(Beginning of Provided information)

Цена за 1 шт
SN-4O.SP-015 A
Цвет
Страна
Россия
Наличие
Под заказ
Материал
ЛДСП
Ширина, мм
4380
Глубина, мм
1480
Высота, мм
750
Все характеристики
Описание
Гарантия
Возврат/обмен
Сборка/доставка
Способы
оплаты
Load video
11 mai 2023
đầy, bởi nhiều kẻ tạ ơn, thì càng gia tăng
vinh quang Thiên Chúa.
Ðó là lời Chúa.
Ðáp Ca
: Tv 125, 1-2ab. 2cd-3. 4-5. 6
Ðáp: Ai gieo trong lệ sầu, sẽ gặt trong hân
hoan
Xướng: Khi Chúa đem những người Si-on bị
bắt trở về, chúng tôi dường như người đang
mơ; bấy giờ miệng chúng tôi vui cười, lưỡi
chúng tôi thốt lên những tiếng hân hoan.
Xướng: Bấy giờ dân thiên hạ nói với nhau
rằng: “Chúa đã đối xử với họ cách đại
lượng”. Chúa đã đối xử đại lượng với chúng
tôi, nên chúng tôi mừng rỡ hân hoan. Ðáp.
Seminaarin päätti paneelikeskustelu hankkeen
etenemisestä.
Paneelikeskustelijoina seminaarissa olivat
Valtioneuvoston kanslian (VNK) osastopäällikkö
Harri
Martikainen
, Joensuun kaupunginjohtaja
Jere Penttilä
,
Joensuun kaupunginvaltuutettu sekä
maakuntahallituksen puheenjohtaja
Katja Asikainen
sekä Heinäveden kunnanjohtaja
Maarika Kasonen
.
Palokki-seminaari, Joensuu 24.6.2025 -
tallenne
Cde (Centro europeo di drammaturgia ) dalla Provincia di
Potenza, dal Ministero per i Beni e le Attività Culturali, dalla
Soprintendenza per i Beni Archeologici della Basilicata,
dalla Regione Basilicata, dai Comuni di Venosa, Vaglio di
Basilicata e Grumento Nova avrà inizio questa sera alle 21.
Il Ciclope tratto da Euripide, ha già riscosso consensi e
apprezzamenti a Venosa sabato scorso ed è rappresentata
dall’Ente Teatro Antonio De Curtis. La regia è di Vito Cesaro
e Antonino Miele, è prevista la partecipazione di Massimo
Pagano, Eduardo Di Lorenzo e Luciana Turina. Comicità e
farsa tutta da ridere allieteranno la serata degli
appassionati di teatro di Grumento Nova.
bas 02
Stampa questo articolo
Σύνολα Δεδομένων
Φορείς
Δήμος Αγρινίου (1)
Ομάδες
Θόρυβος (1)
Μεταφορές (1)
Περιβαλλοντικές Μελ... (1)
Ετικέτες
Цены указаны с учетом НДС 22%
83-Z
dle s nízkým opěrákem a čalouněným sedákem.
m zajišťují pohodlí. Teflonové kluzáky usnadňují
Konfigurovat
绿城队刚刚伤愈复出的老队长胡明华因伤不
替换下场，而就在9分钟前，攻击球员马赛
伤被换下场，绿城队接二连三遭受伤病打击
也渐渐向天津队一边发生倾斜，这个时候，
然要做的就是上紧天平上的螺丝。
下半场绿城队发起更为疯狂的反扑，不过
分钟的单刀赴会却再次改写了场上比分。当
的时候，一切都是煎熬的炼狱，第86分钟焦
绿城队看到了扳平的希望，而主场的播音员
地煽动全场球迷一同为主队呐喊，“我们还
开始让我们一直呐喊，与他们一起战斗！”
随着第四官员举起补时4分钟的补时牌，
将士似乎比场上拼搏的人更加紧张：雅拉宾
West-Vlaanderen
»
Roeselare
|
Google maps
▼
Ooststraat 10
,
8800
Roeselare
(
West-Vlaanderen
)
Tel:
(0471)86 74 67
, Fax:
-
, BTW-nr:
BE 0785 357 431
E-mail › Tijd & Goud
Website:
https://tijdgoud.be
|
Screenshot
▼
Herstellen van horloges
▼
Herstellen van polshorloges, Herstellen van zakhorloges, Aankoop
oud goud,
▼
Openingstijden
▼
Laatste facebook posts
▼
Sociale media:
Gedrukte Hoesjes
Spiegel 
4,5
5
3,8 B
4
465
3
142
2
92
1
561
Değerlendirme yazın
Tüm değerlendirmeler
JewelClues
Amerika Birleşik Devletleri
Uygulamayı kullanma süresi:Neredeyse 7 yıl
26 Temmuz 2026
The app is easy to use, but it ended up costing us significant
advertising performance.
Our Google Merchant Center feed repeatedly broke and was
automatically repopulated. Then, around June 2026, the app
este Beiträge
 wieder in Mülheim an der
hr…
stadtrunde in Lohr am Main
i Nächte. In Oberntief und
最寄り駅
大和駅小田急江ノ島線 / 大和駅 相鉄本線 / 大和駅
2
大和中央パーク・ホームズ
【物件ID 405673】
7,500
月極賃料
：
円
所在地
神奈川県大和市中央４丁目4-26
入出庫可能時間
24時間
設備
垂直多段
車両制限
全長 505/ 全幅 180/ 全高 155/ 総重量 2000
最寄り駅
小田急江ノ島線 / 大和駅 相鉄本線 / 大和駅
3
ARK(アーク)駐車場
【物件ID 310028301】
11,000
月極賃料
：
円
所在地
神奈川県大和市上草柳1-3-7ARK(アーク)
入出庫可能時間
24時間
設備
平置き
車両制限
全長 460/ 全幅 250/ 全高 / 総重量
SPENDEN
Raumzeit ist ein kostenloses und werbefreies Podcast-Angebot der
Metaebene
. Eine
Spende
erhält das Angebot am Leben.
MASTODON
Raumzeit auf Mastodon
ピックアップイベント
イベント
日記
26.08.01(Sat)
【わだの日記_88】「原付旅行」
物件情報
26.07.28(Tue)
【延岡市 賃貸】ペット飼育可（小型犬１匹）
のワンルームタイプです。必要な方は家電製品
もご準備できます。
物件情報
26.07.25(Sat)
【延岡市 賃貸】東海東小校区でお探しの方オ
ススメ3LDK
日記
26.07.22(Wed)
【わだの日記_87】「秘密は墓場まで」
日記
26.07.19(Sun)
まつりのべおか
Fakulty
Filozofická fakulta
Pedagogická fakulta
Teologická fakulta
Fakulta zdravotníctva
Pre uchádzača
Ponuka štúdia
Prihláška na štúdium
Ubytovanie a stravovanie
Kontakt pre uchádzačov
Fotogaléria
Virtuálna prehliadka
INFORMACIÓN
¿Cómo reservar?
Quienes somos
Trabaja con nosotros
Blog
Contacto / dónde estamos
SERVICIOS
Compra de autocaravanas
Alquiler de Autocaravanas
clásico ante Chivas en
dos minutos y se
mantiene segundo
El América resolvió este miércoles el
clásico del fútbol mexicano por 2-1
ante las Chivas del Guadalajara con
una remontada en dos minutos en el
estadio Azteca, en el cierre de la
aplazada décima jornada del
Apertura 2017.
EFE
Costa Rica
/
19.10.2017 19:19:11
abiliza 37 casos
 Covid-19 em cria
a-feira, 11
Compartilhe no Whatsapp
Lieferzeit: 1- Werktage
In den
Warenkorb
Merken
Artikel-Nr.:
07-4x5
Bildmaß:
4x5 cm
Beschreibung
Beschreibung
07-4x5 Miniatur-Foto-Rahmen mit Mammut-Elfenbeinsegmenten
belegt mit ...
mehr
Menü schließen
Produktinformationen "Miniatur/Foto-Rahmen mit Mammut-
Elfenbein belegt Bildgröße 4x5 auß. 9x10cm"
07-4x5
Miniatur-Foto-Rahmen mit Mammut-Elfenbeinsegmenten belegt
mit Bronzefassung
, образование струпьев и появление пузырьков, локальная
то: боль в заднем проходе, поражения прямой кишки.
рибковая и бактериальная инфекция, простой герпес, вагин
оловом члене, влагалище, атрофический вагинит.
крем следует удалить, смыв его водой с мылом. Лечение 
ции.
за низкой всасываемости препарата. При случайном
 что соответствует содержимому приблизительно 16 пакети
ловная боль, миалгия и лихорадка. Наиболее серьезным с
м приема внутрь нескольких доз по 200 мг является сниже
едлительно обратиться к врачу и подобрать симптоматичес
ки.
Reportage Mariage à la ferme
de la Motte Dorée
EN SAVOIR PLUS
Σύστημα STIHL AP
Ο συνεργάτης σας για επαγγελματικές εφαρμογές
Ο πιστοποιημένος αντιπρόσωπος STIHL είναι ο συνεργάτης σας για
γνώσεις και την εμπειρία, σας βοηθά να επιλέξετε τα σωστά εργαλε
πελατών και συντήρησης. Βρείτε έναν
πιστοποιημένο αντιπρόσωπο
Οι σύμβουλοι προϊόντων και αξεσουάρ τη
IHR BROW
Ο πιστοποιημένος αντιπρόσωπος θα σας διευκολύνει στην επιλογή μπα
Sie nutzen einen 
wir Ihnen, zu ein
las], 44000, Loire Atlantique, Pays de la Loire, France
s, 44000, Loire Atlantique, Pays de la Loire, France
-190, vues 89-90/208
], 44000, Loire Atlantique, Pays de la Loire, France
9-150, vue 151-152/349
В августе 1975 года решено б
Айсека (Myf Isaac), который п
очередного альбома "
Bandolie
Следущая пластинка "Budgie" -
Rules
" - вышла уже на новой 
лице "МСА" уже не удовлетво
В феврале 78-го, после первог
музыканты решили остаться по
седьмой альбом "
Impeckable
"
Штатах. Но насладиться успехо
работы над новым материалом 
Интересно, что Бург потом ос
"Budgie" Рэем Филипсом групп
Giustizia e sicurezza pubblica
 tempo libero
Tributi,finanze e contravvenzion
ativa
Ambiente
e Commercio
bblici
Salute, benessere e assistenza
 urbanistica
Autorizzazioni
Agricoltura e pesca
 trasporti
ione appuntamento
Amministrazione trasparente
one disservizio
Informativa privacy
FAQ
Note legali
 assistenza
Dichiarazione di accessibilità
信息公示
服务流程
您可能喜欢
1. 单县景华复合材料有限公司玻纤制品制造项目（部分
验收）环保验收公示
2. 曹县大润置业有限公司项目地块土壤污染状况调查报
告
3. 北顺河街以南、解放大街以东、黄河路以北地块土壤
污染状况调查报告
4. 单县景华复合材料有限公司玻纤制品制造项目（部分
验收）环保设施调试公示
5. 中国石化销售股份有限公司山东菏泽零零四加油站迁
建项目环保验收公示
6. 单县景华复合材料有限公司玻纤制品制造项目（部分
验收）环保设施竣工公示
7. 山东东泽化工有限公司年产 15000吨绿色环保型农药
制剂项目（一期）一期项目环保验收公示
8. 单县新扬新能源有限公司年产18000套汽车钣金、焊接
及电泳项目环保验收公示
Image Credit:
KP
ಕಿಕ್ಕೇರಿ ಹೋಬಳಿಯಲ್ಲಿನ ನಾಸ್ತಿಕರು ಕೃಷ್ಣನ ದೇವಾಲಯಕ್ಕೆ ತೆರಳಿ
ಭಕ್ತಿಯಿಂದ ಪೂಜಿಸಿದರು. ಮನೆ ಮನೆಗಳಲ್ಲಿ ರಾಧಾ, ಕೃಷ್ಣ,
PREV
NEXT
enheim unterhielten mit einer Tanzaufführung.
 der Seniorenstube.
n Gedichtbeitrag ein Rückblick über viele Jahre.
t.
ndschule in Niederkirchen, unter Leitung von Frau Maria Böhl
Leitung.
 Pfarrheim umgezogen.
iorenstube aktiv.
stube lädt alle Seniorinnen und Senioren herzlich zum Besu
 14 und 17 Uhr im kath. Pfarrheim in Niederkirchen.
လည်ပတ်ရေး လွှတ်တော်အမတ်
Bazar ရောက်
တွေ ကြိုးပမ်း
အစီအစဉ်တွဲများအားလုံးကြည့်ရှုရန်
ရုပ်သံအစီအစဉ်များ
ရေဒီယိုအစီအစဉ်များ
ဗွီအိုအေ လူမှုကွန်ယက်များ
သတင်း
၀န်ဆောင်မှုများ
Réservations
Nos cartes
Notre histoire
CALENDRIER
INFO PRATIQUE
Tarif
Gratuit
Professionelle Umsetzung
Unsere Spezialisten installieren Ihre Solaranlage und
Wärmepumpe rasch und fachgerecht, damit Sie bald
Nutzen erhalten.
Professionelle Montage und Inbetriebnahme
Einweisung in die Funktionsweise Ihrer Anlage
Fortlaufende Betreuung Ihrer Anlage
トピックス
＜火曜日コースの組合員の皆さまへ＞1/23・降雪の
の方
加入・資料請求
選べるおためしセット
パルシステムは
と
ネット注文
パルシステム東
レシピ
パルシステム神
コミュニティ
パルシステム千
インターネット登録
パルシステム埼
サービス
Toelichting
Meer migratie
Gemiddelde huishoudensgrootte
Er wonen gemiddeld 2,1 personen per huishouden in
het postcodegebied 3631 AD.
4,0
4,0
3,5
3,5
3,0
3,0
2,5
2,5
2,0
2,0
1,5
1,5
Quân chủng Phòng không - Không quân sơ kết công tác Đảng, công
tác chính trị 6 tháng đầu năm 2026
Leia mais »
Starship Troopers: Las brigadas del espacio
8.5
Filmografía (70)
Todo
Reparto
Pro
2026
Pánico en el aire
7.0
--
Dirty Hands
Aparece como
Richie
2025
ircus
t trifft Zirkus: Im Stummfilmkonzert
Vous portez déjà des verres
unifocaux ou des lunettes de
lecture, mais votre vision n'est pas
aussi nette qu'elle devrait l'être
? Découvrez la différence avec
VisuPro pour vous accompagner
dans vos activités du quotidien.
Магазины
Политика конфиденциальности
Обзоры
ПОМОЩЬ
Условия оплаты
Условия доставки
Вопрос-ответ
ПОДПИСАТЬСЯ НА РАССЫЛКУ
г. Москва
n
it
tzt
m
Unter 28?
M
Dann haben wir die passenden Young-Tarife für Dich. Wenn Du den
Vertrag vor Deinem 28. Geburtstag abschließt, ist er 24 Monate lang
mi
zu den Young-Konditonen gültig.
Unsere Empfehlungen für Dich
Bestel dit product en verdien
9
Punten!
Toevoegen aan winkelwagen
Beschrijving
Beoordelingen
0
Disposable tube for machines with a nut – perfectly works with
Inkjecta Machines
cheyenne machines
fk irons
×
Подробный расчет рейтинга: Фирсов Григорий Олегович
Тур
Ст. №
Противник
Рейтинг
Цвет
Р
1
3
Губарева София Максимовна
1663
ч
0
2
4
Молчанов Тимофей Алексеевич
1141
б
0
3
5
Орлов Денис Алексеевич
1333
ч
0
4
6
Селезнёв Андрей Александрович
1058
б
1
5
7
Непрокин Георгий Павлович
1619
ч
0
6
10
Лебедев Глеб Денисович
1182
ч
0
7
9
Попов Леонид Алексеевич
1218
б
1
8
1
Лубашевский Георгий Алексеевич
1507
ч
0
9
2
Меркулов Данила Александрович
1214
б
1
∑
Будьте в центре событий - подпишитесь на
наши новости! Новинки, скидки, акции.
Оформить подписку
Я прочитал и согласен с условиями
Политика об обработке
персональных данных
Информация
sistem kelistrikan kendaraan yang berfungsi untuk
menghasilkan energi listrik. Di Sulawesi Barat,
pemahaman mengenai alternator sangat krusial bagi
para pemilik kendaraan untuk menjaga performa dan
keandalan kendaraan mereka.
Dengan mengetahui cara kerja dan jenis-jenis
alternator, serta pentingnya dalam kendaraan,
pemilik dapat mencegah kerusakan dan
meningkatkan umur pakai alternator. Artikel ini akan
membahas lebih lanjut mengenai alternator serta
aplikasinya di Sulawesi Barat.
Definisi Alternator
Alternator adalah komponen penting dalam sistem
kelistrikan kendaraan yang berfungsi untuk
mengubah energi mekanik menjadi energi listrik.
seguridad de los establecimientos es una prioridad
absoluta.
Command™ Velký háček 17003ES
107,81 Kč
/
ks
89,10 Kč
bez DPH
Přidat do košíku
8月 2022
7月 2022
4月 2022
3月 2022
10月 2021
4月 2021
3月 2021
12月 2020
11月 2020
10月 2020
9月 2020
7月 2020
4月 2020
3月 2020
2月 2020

(End of Provided information)

Please transcribe the rows from the very first line through the line containing "apprezzamenti a Venosa", including both of those lines and copying each one exactly.

** Result **
Цена за 1 шт
SN-4O.SP-015 A
Цвет
Страна
Россия
Наличие
Под заказ
Материал
ЛДСП
Ширина, мм
4380
Глубина, мм
1480
Высота, мм
750
Все характеристики
Описание
Гарантия
Возврат/обмен
Сборка/доставка
Способы
оплаты
Load video
11 mai 2023
đầy, bởi nhiều kẻ tạ ơn, thì càng gia tăng
vinh quang Thiên Chúa.
Ðó là lời Chúa.
Ðáp Ca
: Tv 125, 1-2ab. 2cd-3. 4-5. 6
Ðáp: Ai gieo trong lệ sầu, sẽ gặt trong hân
hoan
Xướng: Khi Chúa đem những người Si-on bị
bắt trở về, chúng tôi dường như người đang
mơ; bấy giờ miệng chúng tôi vui cười, lưỡi
chúng tôi thốt lên những tiếng hân hoan.
Xướng: Bấy giờ dân thiên hạ nói với nhau
rằng: “Chúa đã đối xử với họ cách đại
lượng”. Chúa đã đối xử đại lượng với chúng
tôi, nên chúng tôi mừng rỡ hân hoan. Ðáp.
Seminaarin päätti paneelikeskustelu hankkeen
etenemisestä.
Paneelikeskustelijoina seminaarissa olivat
Valtioneuvoston kanslian (VNK) osastopäällikkö
Harri
Martikainen
, Joensuun kaupunginjohtaja
Jere Penttilä
,
Joensuun kaupunginvaltuutettu sekä
maakuntahallituksen puheenjohtaja
Katja Asikainen
sekä Heinäveden kunnanjohtaja
Maarika Kasonen
.
Palokki-seminaari, Joensuu 24.6.2025 -
tallenne
Cde (Centro europeo di drammaturgia ) dalla Provincia di
Potenza, dal Ministero per i Beni e le Attività Culturali, dalla
Soprintendenza per i Beni Archeologici della Basilicata,
dalla Regione Basilicata, dai Comuni di Venosa, Vaglio di
Basilicata e Grumento Nova avrà inizio questa sera alle 21.
Il Ciclope tratto da Euripide, ha già riscosso consensi e
apprezzamenti a Venosa sabato scorso ed è rappresentata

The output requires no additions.